__Instructions for the task__. Reproduce, unchanged, the lines from the one containing "INGRESAR / REGISTRARSE" through the one containing "l próximo junio en Pamplona (Navarra).", including both of those lines.

__Listed records__.
########################################

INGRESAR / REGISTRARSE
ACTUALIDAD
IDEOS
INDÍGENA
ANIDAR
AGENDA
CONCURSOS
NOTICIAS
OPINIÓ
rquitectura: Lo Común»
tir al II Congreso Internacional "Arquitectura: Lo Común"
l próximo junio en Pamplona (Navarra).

########################################

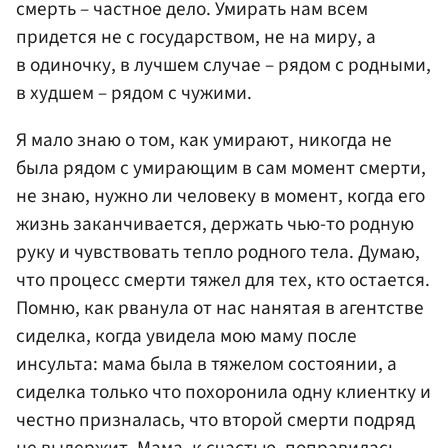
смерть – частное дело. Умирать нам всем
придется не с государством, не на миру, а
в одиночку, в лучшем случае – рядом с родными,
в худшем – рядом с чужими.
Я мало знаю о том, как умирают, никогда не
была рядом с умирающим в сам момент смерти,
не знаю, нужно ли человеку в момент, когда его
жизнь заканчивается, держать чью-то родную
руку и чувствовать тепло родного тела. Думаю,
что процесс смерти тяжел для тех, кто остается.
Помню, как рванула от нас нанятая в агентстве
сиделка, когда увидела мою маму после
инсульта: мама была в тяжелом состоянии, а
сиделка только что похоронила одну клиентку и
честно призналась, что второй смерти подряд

########################################

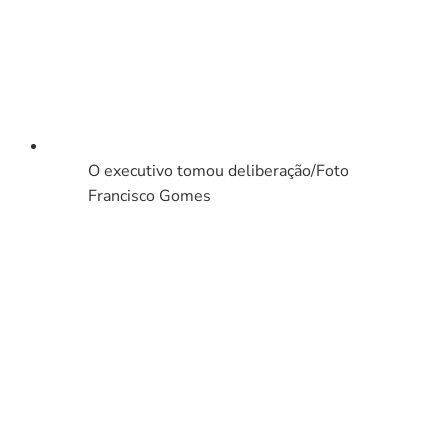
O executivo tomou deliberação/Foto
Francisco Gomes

########################################

__Output of the exercise__.
INGRESAR / REGISTRARSE
ACTUALIDAD
IDEOS
INDÍGENA
ANIDAR
AGENDA
CONCURSOS
NOTICIAS
OPINIÓ
rquitectura: Lo Común»
tir al II Congreso Internacional "Arquitectura: Lo Común"
l próximo junio en Pamplona (Navarra).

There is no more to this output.